The Lady Pats (15-1, 8-0) have not dropped a match since an early-season exhibition contest and are the unquestioned leaders now gunning for their third-straight title in Class A.
The tournament began on Thursday in Sumter and continues on Saturday before the Championship match on Monday is moved to a neutral site.
Head coach Kathy James says she beefed up the pre-Region slate in order to stretch the vision of her players and what they themselves felt they were capable of accomplishing.
“I think we’ve been challenged enough because we intentionally played a tougher schedule,” James said Monday. “We played in a tournament at Spartanburg Christian and we played (High School league team) Christ Church and beat them twice.
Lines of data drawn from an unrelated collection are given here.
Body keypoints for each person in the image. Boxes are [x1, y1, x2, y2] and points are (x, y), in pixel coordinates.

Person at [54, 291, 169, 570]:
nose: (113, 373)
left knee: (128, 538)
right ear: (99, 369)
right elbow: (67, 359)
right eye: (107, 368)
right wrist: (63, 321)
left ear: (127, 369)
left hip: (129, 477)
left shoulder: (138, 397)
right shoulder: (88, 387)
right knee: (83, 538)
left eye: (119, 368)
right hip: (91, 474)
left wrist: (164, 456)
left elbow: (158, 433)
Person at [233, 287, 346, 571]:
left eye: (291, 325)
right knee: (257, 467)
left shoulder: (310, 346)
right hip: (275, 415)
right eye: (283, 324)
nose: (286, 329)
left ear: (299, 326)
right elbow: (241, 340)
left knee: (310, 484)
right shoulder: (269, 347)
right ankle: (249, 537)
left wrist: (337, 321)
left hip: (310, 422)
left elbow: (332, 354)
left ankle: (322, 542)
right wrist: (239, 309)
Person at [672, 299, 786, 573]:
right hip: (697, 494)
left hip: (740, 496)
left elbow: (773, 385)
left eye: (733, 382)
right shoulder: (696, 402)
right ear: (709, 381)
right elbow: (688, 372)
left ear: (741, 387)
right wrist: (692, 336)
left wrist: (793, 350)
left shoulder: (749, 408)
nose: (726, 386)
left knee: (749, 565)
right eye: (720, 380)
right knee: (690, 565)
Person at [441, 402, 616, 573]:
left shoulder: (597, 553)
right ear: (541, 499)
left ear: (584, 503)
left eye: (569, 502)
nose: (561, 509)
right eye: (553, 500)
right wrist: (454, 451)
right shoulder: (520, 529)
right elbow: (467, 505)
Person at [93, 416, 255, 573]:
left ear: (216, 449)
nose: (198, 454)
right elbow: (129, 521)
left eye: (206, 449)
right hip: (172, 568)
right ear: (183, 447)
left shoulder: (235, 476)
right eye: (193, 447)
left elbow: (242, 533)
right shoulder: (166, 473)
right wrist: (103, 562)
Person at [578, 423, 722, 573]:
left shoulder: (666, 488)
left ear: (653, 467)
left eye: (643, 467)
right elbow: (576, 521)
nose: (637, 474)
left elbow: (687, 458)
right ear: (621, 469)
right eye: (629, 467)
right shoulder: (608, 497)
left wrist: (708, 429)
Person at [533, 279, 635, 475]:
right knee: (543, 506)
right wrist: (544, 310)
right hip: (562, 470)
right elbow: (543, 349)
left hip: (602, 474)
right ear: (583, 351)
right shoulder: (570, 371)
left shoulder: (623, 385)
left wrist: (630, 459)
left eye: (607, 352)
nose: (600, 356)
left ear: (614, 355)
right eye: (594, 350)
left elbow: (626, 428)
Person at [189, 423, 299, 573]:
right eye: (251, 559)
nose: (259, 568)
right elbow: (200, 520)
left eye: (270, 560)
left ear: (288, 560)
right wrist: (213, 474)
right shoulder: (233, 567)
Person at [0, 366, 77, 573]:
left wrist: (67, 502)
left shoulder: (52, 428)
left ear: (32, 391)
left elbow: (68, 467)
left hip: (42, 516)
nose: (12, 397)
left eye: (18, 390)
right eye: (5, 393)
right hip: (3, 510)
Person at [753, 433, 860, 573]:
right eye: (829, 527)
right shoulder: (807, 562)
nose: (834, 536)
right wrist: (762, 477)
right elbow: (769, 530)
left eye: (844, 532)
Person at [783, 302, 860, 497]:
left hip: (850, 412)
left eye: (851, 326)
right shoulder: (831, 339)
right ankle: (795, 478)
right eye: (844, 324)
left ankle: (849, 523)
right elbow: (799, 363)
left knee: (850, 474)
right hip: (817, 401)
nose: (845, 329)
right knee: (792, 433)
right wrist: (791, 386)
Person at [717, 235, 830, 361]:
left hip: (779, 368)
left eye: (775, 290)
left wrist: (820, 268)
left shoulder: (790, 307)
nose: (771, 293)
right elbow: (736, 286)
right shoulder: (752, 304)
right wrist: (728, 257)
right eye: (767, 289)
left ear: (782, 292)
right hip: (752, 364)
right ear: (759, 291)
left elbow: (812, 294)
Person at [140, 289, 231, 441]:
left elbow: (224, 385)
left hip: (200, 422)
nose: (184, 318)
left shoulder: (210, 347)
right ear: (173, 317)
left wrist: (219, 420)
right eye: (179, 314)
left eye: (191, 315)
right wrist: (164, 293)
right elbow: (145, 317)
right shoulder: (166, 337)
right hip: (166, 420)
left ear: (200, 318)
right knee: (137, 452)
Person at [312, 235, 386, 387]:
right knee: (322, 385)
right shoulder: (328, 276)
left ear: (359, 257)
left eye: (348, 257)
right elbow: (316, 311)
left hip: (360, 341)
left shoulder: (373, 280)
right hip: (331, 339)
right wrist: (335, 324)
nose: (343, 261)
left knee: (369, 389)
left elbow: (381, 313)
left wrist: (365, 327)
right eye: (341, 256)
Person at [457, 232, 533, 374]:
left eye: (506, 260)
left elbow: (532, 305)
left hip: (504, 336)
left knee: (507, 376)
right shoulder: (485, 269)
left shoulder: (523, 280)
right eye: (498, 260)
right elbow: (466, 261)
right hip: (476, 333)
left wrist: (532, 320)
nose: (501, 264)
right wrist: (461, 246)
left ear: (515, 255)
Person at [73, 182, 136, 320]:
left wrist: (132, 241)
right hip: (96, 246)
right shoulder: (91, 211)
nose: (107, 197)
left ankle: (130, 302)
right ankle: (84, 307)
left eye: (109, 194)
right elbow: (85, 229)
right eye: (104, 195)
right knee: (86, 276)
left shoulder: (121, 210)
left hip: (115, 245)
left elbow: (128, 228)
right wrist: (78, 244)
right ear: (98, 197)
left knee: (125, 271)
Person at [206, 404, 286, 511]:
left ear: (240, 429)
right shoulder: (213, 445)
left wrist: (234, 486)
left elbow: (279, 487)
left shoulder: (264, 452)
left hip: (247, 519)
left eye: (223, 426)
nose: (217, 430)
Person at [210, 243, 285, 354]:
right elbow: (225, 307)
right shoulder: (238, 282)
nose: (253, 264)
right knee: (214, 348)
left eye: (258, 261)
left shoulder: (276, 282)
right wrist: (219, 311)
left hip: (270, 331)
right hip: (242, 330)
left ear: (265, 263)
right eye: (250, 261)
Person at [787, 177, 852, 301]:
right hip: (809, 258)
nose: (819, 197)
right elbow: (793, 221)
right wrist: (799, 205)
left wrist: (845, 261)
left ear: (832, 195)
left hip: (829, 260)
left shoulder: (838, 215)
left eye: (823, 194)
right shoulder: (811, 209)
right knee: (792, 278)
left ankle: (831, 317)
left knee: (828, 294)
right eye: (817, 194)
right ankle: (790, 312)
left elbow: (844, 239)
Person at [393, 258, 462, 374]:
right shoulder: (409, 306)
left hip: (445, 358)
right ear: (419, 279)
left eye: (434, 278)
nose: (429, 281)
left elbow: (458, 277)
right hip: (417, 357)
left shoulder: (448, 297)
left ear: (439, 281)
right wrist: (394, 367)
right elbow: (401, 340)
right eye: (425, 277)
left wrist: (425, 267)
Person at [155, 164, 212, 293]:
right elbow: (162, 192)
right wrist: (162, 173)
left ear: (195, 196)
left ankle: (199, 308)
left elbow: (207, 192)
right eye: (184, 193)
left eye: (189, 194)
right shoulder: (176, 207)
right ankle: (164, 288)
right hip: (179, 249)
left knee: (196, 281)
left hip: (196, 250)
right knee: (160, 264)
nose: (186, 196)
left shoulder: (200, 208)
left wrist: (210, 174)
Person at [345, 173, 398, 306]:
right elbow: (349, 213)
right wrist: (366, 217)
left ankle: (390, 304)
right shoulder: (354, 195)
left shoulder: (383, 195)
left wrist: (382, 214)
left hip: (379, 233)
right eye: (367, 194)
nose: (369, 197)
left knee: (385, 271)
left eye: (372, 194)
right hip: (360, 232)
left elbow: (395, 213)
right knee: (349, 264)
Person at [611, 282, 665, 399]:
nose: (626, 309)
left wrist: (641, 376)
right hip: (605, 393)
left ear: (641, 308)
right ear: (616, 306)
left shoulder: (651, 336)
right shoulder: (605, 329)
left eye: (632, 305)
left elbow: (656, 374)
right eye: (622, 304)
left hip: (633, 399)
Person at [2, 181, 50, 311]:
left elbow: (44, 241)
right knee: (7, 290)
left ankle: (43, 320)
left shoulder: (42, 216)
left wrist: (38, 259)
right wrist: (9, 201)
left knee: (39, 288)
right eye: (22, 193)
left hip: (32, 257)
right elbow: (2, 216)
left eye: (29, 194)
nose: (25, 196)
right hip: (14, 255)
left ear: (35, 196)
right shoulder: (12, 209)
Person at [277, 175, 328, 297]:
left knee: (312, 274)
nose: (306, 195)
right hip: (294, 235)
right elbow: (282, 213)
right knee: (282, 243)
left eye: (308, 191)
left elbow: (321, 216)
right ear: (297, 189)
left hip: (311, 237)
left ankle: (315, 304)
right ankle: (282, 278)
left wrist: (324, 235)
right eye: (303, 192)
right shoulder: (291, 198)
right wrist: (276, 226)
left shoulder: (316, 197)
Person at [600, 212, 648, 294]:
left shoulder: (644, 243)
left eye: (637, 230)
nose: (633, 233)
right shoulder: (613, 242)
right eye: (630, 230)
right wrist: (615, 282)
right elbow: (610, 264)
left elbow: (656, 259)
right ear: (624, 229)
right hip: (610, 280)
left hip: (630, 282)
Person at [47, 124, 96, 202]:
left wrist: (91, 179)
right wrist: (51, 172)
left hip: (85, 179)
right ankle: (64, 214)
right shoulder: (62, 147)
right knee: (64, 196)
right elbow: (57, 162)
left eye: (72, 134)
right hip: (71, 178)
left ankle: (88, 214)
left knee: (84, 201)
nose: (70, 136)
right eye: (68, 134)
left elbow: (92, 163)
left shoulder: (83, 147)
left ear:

What it meant was that they had to play to a level they hadn’t had to play to before and they were able to see what they could do when they really pushed themselves.”
Still, despite all the talent on hand – all the starters are juniors or seniors – the season did not end without a huge slice of adversity being thrown the team’s way after senior starter Jessica Allen was injured in a car accident that shook up the starting lineup.
James says that the experience of her players showed as they worked to calm her concerns of disrupting the team’s tight chemistry on the court.
“Chemistry is everything and you get used to playing beside certain people so I don’t like things to change once things are going well, but the girls handled it better than anyone could expect and they were reassuring me and telling me ‘we can handle this,’” she said. “All that comes from having a team that is starting all juniors and seniors. They didn’t blink.”
Victoria Cockrell was asked to step into the position and James says she has performed admirably despite never having played at that particular spot on the court before.
“She has just done a phenomenal job and we threw her in there without a practice,” James said. “I told her I’m asking her to play what she had never played before, but because she was senior I knew she could do it. She’s a brilliant girl and I knew that she could handle it.”
Now all that the Lady Patriots need is to focus on what their head coach calls “Second-Set Syndrome” – a point and time in past matches when focus seems to stray from the court.
“We tend to come out strong and then in the second set we tend to lose focus,” James said. “That’s the main thing we have to overcome is to mentally focus for an entire game because physically we have all the tools.”